Fils Delon : guerre ouverte à Douchy après la mort d’un chien

Anthony Delon

La propriété de Douchy, lieu de repos éternel d’Alain Delon, est devenue le théâtre d’une bataille fratricide. Entre accusations, plaintes et rancœurs tenaces, Alain-Fabien et Anthony Delon ne parviennent plus à cohabiter paisiblement. Au cœur de cette discorde : la mort tragique d’un chien et des visions opposées sur la préservation de l’héritage paternel.

Un drame canin qui brise les liens fraternels

L’étincelle qui a embrasé les relations entre les deux frères est aussi inattendue que violente. Une confrontation entre les chiens de la famille a tourné au drame avec la mort d’Obba, le compagnon à quatre pattes d’Alain-Fabien.

Cette tragédie animalière a provoqué une rupture irréversible entre les deux fils du célèbre acteur. La douleur de perdre son animal s’est muée en colère dirigée contre son frère aîné.

Une plainte déposée après une publication controversée

Les tensions ont franchi un nouveau cap lorsqu’Anthony a publié un message sur les réseaux sociaux. Ce post a poussé Alain-Fabien à déposer plainte contre son frère, officialisant ainsi juridiquement leur conflit familial.
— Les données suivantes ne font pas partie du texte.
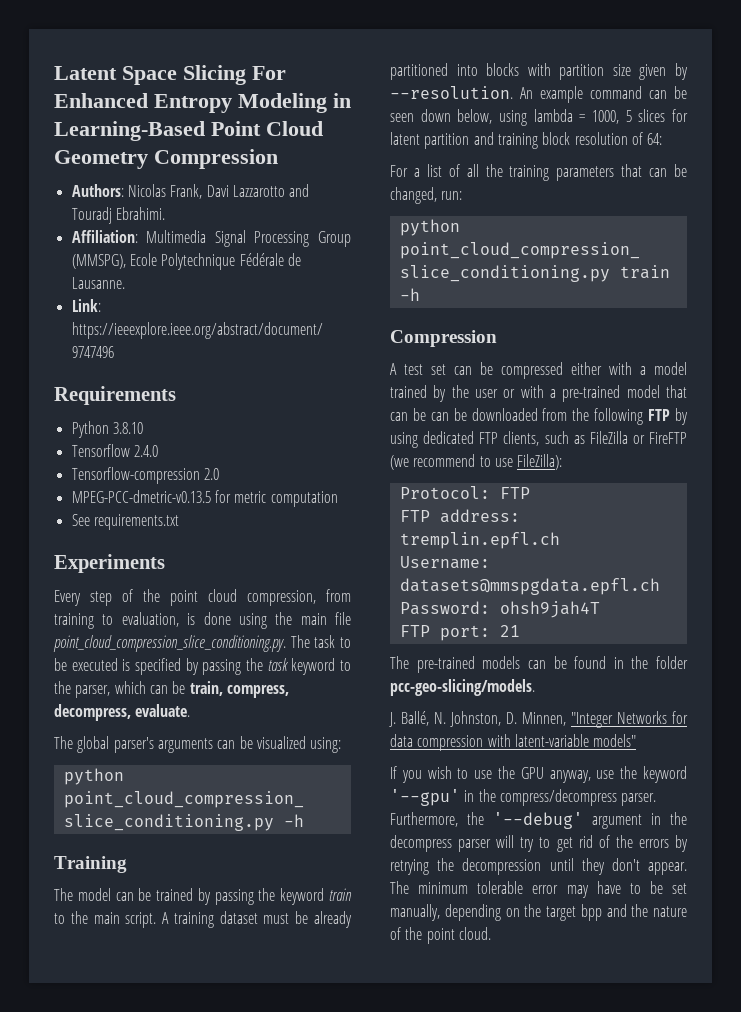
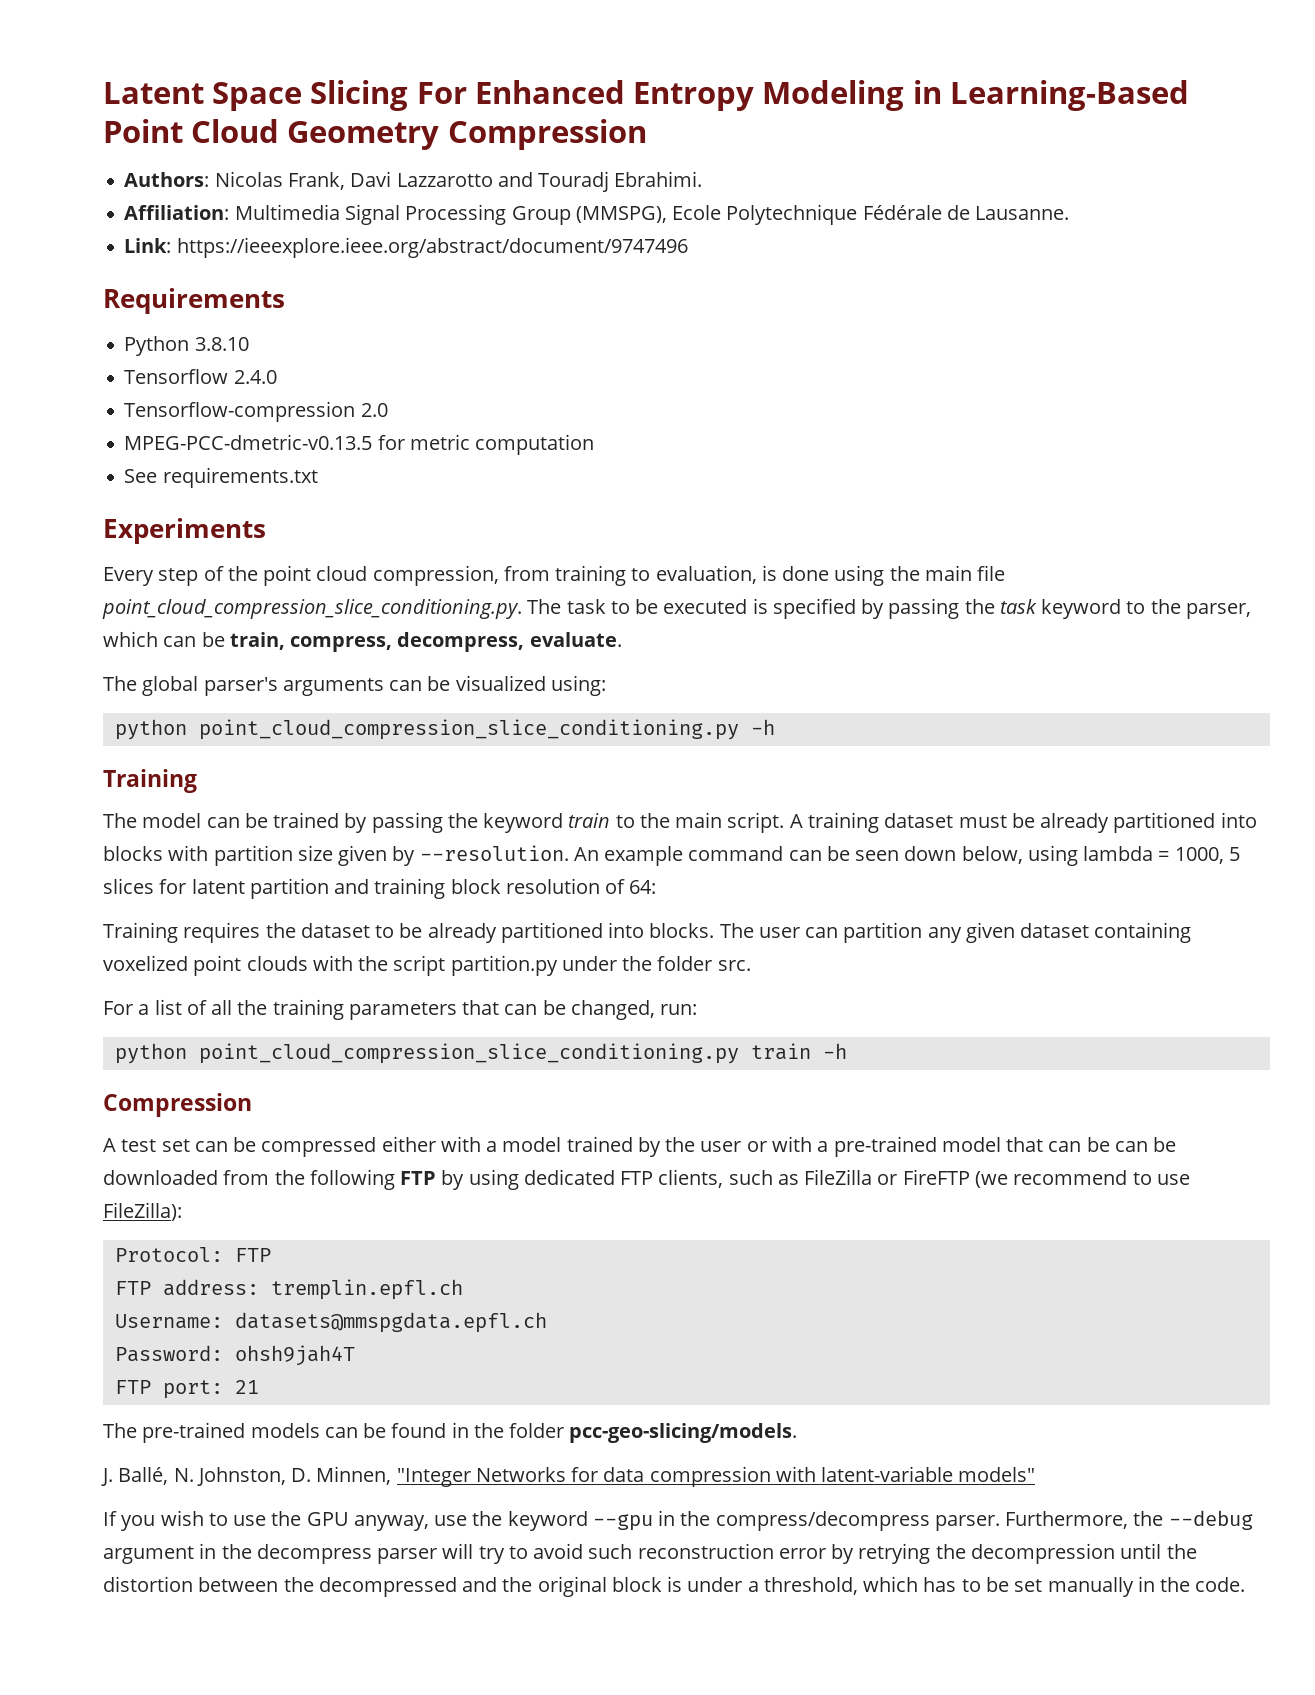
(663, 139) none -> [103,922,1192,943] [103,955,751,976] // Training requires the dataset to be already partitioned into blocks. The user can partition any given dataset containing voxelized point clouds with the script partition.py under the folder src.
[390,789,460,806] '--gpu' -> [592,1514,653,1531] --gpu
[493,812,583,829] '--debug' -> [1168,1510,1253,1530] --debug
[556,835,669,852] get rid of the errors -> [533,1543,826,1559] avoid such reconstruction error
[581,858,687,875] [390,881,687,898] [390,904,687,921] [390,927,491,944] they don't appear. The minimum tolerable error may have to be set manually, depending on the target bpp and the nature of the point cloud. -> [1166,1544,1197,1559] [103,1576,1246,1597] the distortion between the decompressed and the original block is under a threshold, which has to be set manually in the code.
Anthony se défend en affirmant qu’Obba constituait une menace réelle pour Loubo, son propre chien. Il assure avoir tenté de trouver une solution amiable avant que la situation ne dégénère.

Ouverture de la chapelle : un hommage qui divise

Au-delà des querelles canines, c’est la mémoire d’Alain Delon qui cristallise les désaccords. Alain-Fabien porte un projet qui lui tient à cœur : rendre accessible au public la chapelle familiale de Douchy.

Cette initiative permettrait aux admirateurs du monstre sacré du cinéma français de se recueillir sur sa tombe et de lui rendre un dernier hommage. Pour Alain-Fabien, il s’agit de respecter ce qu’il considère comme les ultimes souhaits de son père.

Une organisation militaire pour les promenades des animaux

La vie quotidienne à Douchy s’est transformée en un véritable casse-tête logistique. Anthony Delon a instauré un planning rigoureux pour les sorties des chiens, attribuant des plages horaires spécifiques à chaque animal.

Ce système, proche d’une « garde alternée », régit désormais le quotidien des occupants de la propriété. Chaque chien dispose de créneaux définis pour profiter du domaine familial.

Un protocole contesté sur un domaine immense

Alain-Fabien ne cache pas son mécontentement face à cette organisation qu’il juge absurde. Il souligne que la propriété s’étend sur 120 hectares, une superficie qui devrait théoriquement permettre à tous les animaux de cohabiter sans contraintes horaires strictes.

Cette gestion pointilleuse symbolise l’impossibilité pour les deux frères de trouver un terrain d’entente, même sur les aspects les plus triviaux de leur vie commune à Douchy.